## TASK INSTRUCTIONS
Copy every line of the items below word for word, keeping the original order.
— BEGIN RECORDS PROVIDED —
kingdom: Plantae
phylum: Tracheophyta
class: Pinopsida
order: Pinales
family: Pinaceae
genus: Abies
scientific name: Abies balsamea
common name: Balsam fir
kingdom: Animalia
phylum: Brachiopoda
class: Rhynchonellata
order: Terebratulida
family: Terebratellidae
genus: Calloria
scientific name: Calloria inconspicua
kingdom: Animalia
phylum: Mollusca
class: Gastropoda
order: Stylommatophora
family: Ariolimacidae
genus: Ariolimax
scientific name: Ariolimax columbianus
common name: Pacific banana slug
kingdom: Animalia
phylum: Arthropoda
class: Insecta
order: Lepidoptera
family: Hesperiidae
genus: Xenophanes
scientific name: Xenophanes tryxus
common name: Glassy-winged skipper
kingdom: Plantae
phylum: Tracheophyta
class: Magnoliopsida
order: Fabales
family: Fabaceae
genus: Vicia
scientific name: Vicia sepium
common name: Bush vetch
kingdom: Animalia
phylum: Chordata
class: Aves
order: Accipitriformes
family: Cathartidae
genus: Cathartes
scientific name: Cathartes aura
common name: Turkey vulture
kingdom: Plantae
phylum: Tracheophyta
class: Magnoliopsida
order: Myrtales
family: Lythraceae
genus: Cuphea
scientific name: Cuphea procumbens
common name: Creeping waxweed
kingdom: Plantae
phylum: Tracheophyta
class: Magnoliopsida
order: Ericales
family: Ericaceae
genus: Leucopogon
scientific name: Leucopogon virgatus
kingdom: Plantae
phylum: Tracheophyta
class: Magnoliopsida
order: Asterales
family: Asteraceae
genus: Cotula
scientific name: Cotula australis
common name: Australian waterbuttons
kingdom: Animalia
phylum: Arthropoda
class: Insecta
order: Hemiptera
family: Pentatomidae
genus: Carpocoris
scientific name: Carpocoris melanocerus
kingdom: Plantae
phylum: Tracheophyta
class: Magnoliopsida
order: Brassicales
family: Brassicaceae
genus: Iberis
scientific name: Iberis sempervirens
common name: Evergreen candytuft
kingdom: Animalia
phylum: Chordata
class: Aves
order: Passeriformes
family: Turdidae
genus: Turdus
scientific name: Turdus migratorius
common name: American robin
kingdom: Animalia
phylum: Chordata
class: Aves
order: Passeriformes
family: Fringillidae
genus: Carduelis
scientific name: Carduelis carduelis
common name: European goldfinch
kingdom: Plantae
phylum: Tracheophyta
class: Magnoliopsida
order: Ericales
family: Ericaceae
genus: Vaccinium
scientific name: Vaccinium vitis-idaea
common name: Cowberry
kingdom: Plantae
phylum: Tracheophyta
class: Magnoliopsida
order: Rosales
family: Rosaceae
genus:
— END RECORDS PROVIDED —
## ANSWER
kingdom: Plantae
phylum: Tracheophyta
class: Pinopsida
order: Pinales
family: Pinaceae
genus: Abies
scientific name: Abies balsamea
common name: Balsam fir
kingdom: Animalia
phylum: Brachiopoda
class: Rhynchonellata
order: Terebratulida
family: Terebratellidae
genus: Calloria
scientific name: Calloria inconspicua
kingdom: Animalia
phylum: Mollusca
class: Gastropoda
order: Stylommatophora
family: Ariolimacidae
genus: Ariolimax
scientific name: Ariolimax columbianus
common name: Pacific banana slug
kingdom: Animalia
phylum: Arthropoda
class: Insecta
order: Lepidoptera
family: Hesperiidae
genus: Xenophanes
scientific name: Xenophanes tryxus
common name: Glassy-winged skipper
kingdom: Plantae
phylum: Tracheophyta
class: Magnoliopsida
order: Fabales
family: Fabaceae
genus: Vicia
scientific name: Vicia sepium
common name: Bush vetch
kingdom: Animalia
phylum: Chordata
class: Aves
order: Accipitriformes
family: Cathartidae
genus: Cathartes
scientific name: Cathartes aura
common name: Turkey vulture
kingdom: Plantae
phylum: Tracheophyta
class: Magnoliopsida
order: Myrtales
family: Lythraceae
genus: Cuphea
scientific name: Cuphea procumbens
common name: Creeping waxweed
kingdom: Plantae
phylum: Tracheophyta
class: Magnoliopsida
order: Ericales
family: Ericaceae
genus: Leucopogon
scientific name: Leucopogon virgatus
kingdom: Plantae
phylum: Tracheophyta
class: Magnoliopsida
order: Asterales
family: Asteraceae
genus: Cotula
scientific name: Cotula australis
common name: Australian waterbuttons
kingdom: Animalia
phylum: Arthropoda
class: Insecta
order: Hemiptera
family: Pentatomidae
genus: Carpocoris
scientific name: Carpocoris melanocerus
kingdom: Plantae
phylum: Tracheophyta
class: Magnoliopsida
order: Brassicales
family: Brassicaceae
genus: Iberis
scientific name: Iberis sempervirens
common name: Evergreen candytuft
kingdom: Animalia
phylum: Chordata
class: Aves
order: Passeriformes
family: Turdidae
genus: Turdus
scientific name: Turdus migratorius
common name: American robin
kingdom: Animalia
phylum: Chordata
class: Aves
order: Passeriformes
family: Fringillidae
genus: Carduelis
scientific name: Carduelis carduelis
common name: European goldfinch
kingdom: Plantae
phylum: Tracheophyta
class: Magnoliopsida
order: Ericales
family: Ericaceae
genus: Vaccinium
scientific name: Vaccinium vitis-idaea
common name: Cowberry
kingdom: Plantae
phylum: Tracheophyta
class: Magnoliopsida
order: Rosales
family: Rosaceae
genus:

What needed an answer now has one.